Example: input → output

Here's how this prompt actually performs. Real input below, real output from Claude Opus 4.

📝 Input
<test-hypothesis>Changing the 'Start Free Trial' button from blue to orange on pricing page will increase trial signup conversion.</test-hypothesis>
<variants>Control: blue button (current). Treatment: orange button.</variants>
<primary-metric>Trial signup conversion rate (from pricing page visit).</primary-metric>
<secondary-metrics>Time to trial signup (sec), scroll depth, bounce rate.</secondary-metrics>
<baseline>Current blue button converts 4.2%.</baseline>
<expected-effect>Hope for 5%+ absolute (19% relative lift). Minimum meaningful detectable: 2% relative lift.</expected-effect>
<traffic-available>2,500 pricing page visits per day.</traffic-available>
<statistical-requirements>95% confidence, 80% power.</statistical-requirements>
🤖 Output

A/B Test Design: Button Color Change — 4.2% → Hopefully 5%+ Conversion

An A/B test design produces rigorous experimentation preventing false conclusions. Your test — button color on pricing page — is classic but needs proper design to avoid common pitfalls. This design: sample size calculation, proper duration, analysis plan.

Hypothesis + Metrics

Hypothesis (pre-registered):

H0 (null): Orange button conversion rate = Blue button conversion rate.

H1 (alternative): Orange button conversion rate ≠ Blue button conversion rate.

Two-tailed test (orange could be better OR worse).

Primary Metric

Trial signup conversion rate: trial signups / pricing page visits

  • Numerator: trial signups attributed to pricing page session
  • Denominator: unique visits to pricing page (deduplicated)
  • Attribution window: 24 hours from pricing page view
Secondary Metrics (tracked but not decision-making)
  • Time to trial signup from pricing page (seconds)
  • Bounce rate on pricing page
  • Scroll depth
  • Trial-to-paid conversion (longer-term)

Why only primary for decision: prevents p-hacking across many metrics. One outcome defines success.

Sample Size Calculation

Inputs:

  • Baseline conversion: 4.2%
  • Minimum detectable effect (MDE): 2% relative lift (= 4.28% vs. 4.2%)
  • Significance: α = 0.05 (95% confidence)
  • Power: 1-β = 0.80 (80% power)
  • Test type: two-proportion test, two-tailed

Calculation (via online calculator or formula):

For MDE of 2% relative lift from 4.2% baseline:

  • Required sample size per variant: ~69,400 visits
  • Total for test: ~138,800 visits

Wait — 2% relative lift is TINY. Re-check meaningful effect:

For MDE of 10% relative lift (4.2% → 4.62%):

  • Required per variant: ~3,200 visits
  • Total: ~6,400 visits

For MDE of 20% relative lift (4.2% → 5.04%):

  • Required per variant: ~850 visits
  • Total: ~1,700 visits

Your 'minimum meaningful' of 2% is statistically very small — requires massive sample.

Recommended: set MDE at 10% relative lift (meaningful business outcome) = needs 6,400 total visits.

──────

> [Task 1]:
In the A/B test example, what attribution window is set for the primary metric?
> [Task 2]:
Pick up the A/B test example after its final sentence and continue writing it.
None of the saved entries is needed for this work.

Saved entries
──────

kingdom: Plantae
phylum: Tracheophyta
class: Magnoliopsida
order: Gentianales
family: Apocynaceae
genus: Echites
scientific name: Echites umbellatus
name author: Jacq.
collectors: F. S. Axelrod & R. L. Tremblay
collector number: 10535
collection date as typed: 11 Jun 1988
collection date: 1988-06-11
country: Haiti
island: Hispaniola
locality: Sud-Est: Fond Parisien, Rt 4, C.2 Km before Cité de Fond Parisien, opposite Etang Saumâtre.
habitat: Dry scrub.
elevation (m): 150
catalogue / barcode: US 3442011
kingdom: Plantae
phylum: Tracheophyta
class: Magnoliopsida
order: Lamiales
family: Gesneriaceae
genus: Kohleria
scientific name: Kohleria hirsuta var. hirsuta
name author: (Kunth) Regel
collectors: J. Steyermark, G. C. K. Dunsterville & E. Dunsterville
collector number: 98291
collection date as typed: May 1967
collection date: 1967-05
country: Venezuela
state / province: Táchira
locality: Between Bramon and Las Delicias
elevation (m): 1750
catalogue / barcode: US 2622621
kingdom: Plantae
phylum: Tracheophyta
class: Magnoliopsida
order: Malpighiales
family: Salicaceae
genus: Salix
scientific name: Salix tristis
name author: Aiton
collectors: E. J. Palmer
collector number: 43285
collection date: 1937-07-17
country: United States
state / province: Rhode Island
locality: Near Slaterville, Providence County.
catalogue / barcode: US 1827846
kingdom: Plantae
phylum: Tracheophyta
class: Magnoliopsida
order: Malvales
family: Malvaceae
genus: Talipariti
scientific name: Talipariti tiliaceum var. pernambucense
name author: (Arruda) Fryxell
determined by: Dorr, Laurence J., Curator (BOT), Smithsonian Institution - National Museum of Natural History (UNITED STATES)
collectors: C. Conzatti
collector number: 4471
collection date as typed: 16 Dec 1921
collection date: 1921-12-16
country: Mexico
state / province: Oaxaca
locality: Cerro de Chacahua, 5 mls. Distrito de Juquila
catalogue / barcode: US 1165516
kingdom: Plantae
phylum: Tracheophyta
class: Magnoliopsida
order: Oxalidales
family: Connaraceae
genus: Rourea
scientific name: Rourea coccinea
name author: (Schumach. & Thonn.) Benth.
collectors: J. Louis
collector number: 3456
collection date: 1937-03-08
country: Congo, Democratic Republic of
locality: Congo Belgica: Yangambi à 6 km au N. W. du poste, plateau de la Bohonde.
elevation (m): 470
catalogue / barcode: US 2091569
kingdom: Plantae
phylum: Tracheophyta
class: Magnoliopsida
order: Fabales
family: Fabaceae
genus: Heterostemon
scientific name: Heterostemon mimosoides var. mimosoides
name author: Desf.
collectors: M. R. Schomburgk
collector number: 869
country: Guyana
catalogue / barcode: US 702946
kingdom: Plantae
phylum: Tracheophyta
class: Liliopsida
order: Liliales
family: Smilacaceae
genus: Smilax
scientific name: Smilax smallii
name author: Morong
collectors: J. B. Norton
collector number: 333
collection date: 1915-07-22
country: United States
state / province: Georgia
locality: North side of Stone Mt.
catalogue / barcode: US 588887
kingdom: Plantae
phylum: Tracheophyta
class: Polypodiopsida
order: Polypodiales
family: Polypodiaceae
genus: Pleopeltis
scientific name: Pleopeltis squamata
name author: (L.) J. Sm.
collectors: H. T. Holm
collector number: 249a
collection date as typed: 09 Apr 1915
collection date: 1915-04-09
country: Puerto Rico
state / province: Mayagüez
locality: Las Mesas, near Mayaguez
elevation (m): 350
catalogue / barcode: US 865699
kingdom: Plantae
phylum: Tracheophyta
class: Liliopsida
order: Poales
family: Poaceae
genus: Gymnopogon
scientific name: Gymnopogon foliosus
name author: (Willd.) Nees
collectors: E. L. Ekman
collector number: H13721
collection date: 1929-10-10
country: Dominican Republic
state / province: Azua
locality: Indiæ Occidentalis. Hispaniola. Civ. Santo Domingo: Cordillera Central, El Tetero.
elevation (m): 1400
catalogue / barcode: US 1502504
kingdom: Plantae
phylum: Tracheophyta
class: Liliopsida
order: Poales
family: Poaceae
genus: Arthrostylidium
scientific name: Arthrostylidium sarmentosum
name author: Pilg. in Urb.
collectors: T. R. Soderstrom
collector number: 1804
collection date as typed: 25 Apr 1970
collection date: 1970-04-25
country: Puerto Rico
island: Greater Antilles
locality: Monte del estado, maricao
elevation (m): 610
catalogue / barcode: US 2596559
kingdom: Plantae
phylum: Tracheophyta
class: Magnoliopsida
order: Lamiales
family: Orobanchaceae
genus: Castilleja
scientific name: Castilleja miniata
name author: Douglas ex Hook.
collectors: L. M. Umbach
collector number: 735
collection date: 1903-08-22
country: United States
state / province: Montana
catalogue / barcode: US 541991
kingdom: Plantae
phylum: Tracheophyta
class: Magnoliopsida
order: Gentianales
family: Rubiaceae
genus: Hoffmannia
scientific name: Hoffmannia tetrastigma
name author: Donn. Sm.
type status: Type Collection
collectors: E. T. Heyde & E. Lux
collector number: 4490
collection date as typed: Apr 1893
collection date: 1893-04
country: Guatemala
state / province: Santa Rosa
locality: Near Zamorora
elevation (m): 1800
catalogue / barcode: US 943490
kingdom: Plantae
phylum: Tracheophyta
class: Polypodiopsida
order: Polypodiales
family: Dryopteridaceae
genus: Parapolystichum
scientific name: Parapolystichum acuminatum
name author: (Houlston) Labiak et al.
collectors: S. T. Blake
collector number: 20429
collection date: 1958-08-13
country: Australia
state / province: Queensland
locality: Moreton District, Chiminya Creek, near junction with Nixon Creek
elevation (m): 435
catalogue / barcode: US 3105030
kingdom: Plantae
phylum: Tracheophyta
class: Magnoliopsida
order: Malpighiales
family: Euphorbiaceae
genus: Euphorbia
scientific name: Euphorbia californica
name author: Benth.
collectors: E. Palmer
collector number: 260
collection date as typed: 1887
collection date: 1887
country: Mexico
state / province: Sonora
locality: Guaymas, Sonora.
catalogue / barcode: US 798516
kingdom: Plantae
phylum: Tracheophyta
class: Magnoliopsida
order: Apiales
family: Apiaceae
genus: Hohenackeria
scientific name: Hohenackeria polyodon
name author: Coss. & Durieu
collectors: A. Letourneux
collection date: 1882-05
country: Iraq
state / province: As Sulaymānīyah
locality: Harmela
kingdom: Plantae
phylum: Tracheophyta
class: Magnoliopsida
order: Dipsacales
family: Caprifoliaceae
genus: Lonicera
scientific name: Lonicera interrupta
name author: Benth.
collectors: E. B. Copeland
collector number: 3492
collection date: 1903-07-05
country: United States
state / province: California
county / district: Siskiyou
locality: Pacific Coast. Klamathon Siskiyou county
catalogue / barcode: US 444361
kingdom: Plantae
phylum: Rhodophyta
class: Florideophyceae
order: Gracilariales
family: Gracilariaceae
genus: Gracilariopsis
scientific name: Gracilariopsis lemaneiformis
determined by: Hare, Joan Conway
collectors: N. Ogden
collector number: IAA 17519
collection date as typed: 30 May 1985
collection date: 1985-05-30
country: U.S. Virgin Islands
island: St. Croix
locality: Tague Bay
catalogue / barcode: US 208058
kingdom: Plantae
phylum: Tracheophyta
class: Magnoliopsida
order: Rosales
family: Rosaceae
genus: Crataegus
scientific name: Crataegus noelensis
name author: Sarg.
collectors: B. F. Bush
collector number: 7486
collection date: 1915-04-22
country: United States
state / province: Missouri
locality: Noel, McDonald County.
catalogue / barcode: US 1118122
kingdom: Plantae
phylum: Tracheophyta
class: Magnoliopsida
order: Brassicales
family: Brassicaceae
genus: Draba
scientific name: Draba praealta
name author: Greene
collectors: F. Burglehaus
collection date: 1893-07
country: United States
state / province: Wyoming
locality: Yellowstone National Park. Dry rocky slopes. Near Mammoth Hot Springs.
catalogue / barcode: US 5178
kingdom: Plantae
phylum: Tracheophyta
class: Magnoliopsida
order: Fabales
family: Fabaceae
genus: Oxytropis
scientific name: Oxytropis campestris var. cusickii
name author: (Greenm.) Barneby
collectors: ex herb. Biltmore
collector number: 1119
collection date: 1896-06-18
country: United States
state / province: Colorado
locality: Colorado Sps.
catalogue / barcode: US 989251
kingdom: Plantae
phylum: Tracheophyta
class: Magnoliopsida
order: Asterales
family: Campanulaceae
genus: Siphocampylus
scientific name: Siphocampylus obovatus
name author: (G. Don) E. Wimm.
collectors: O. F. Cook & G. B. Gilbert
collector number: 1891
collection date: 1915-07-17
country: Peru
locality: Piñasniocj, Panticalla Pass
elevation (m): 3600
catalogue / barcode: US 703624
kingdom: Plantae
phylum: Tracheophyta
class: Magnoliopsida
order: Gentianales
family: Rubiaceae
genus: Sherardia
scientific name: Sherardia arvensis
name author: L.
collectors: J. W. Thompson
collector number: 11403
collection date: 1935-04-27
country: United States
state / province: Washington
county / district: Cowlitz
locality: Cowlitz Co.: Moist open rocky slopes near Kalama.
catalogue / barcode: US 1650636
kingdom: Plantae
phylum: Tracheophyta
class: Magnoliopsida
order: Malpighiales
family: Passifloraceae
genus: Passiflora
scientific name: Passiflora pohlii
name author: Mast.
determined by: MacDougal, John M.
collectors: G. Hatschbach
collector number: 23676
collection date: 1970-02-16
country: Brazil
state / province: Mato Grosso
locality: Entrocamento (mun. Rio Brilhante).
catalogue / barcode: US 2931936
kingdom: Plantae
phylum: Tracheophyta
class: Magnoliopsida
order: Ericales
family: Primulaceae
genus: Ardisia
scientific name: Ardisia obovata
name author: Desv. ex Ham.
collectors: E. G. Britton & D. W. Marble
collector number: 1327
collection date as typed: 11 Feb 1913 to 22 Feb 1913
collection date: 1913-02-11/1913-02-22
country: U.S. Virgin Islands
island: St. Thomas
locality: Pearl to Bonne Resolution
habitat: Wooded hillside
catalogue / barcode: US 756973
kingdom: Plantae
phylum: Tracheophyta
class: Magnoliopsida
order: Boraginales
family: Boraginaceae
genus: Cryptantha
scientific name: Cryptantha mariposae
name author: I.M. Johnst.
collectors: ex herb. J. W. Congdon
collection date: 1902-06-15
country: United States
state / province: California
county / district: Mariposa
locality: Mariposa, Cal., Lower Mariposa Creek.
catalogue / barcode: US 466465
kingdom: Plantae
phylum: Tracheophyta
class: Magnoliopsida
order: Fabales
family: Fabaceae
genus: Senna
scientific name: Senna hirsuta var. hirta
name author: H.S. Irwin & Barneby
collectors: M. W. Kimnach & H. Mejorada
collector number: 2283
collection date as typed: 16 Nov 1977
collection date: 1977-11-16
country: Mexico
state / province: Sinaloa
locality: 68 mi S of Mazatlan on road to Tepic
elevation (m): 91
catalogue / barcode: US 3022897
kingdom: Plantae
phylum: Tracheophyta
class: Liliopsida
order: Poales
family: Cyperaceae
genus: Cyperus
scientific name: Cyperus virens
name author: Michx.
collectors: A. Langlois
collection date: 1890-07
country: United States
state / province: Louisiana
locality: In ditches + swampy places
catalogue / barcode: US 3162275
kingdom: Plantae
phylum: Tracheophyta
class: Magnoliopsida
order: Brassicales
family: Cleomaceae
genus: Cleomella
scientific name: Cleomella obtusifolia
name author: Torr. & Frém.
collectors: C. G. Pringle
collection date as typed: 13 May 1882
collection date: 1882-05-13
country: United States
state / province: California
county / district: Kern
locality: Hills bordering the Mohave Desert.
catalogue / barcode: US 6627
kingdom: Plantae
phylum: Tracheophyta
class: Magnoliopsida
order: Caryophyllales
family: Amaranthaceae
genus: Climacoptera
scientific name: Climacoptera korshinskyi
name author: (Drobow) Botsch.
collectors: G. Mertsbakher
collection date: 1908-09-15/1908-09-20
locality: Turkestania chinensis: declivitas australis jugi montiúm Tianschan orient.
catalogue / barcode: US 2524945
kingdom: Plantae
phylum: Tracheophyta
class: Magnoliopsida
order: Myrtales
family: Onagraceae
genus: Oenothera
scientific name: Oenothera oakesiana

──────

> [Answer section 1]:
24 hours from the pricing page view.

> [Answer section 2]:
Test Duration

At 2,500 pricing page visits per day:

  • For 6,400 visits (MDE 10%): ~3 days technical minimum
  • For 138,800 visits (MDE 2%): ~55 days

BUT minimum duration considerations:

Weekly cyclicality: capture full week

  • B2B traffic typically higher Tue-Thu, lower weekends
  • Must include weekend-weekday patterns
  • Minimum 7 days even if sample size reached sooner

Monthly cyclicality: for tests <14 days, can miss monthly patterns

Recommended duration:

  • Minimum: 14 days (captures 2 weekly cycles + enough sample for MDE 10%)
  • Maximum: 28 days (don't overthink)

If test runs 28 days + no significance: conclude no meaningful effect.

Randomization Strategy

Unit of randomization: user (not visit).

Why user, not visit:

  • Same user visiting multiple times should see same variant
  • Prevents contamination (user confusion)
  • More statistically clean

Randomization:

  • 50/50 split (control vs. treatment)
  • Stable assignment: same user gets same variant on return
  • Use user ID (if logged in) or persistent cookie ID (if not)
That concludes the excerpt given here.